What is a Sentinel Lymph Node Injection and Node Biopsy?
Written by Claire Johnson / Image by storyset on Freepik
What is a Sentinel Lymph Node Injection?
This is a procedure before your surgery that identifies the first and most likely main lymph node that drains from your tumour and therefore identifies if there is a likelihood, or not, of the cancer cells from the tumour/s having spread. If the sentinel node is clear, then there is a strong likelihood that the rest of the lymph nodes are clear as well.
What will happen on the day I have this procedure?
A very small amount of carefully measured radioactive blue dye is injected directly into or beside your nipple, which may sting for only a few seconds. This is administered by a specialist nurse, who is trained in nuclear medicine.
This can be done the day before your surgery or on the day of the surgery, as the dye stays in your system for a couple of days. It is completely harmless, and the radioactivity leaves your body via your urine, which may well be discoloured for a few days. However, the blue dye staining may last on your breast at the site of the injection for several months, this varies from person to person.
What can I expect to happen?
You will be requested to remove all of your clothing above the waist and will be supplied with a hospital modesty gown. When you walk into the room the machine itself is very large and the room is also kept quite cold. You will be asked by the Specialist Nurse to remove your gown and lay on a bed that has a slider on it.
Once you are laying down comfortably, the nurse will administer the injection and you will be asked to massage it to encourage the dye to spread deeper into your breast for a few minutes.
After this, you will be moved to the middle part of the machine and the two panels that are to the side of you will spin around (you will stay still). If you are lucky, after this, the Specialist Nurse may show you the Radioactive dye “tracking” through your breast on a screen, which appears as twinkling stars.
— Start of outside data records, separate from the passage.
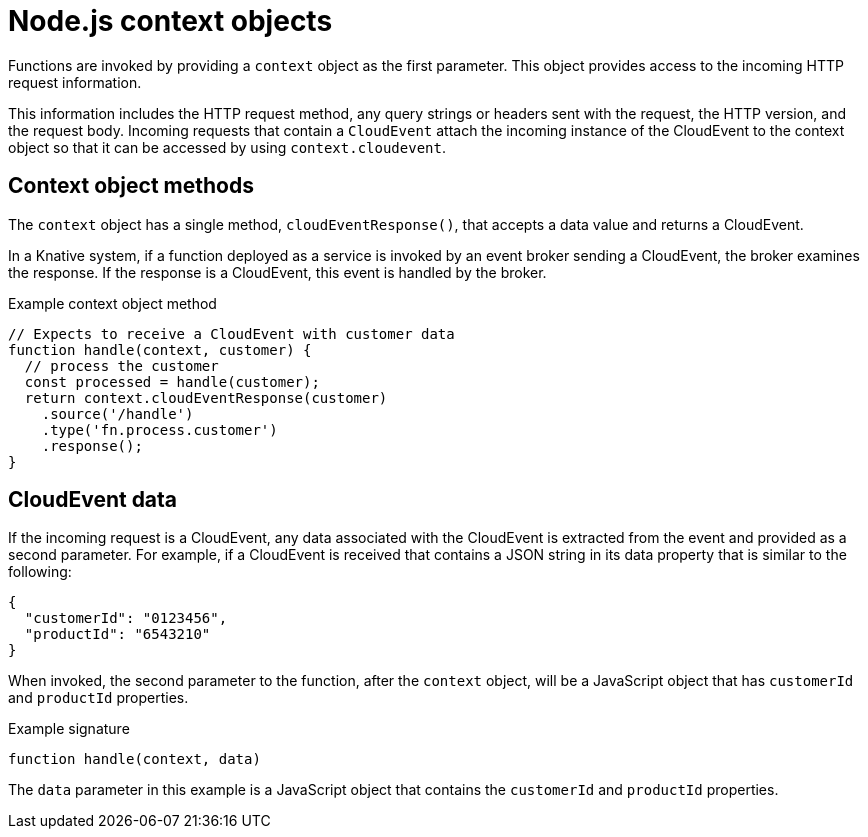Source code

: // Module included in the following assemblies
//
// * serverless/functions/serverless-developing-nodejs-functions.adoc

:_content-type: REFERENCE
[id="serverless-nodejs-functions-context-objects_{context}"]
= Node.js context objects

Functions are invoked by providing a `context` object as the first parameter. This object provides access to the incoming HTTP request information.

This information includes the HTTP request method, any query strings or headers sent with the request, the HTTP version, and the request body. Incoming requests that contain a `CloudEvent` attach the incoming instance of the CloudEvent to the context object so that it can be accessed by using `context.cloudevent`.

[id="serverless-nodejs-functions-context-objects-methods_{context}"]
== Context object methods

The `context` object has a single method, `cloudEventResponse()`, that accepts a data value and returns a CloudEvent.

In a Knative system, if a function deployed as a service is invoked by an event broker sending a CloudEvent, the broker examines the response. If the response is a CloudEvent, this event is handled by the broker.

.Example context object method
[source,javascript]
----
// Expects to receive a CloudEvent with customer data
function handle(context, customer) {
  // process the customer
  const processed = handle(customer);
  return context.cloudEventResponse(customer)
    .source('/handle')
    .type('fn.process.customer')
    .response();
}
----

[id="serverless-nodejs-functions-context-objects-cloudevent-data_{context}"]
== CloudEvent data

If the incoming request is a CloudEvent, any data associated with the CloudEvent is extracted from the event and provided as a second parameter. For example, if a CloudEvent is received that contains a JSON string in its data property that is similar to the following:

[source,json]
----
{
  "customerId": "0123456",
  "productId": "6543210"
}
----

When invoked, the second parameter to the function, after the `context` object, will be a JavaScript object that has `customerId` and `productId` properties.

.Example signature
[source,javascript]
----
function handle(context, data)
----

The `data` parameter in this example is a JavaScript object that contains the `customerId` and `productId` properties.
This is not at all painful and quite interesting.
The next section of the same machine is a little bit like a CT scanner (not as claustrophobic as an MRI machine). You will be moved into this section of the machine on the slider where your head will be in the open but your breast will be directly under the machine to enable visual 3D images to be taken for the surgeon to use, to help Identify your Sentinel Lymph Node. This section lasts for about 10 minutes and is not at all painful but it can be a little bit noisy. Once this is completed, you will be asked to sit up gently, get dressed, and then leave the room.
What happens next?
As part of your planned surgery, your Surgeon will use a very sensitive Radiation Detector Wand to locate your sentinel node that has the radioactive dye in it. The Surgeon will then remove this node (and possibly a few nodes surrounding the sentinel node) and send it off to the hospital laboratory for close analysis. You will be told after your surgery how many lymph nodes have been removed in addition to the sentinel node.
Please note, we are not medical professionals, if you have concerns please contact your doctor/health care provider.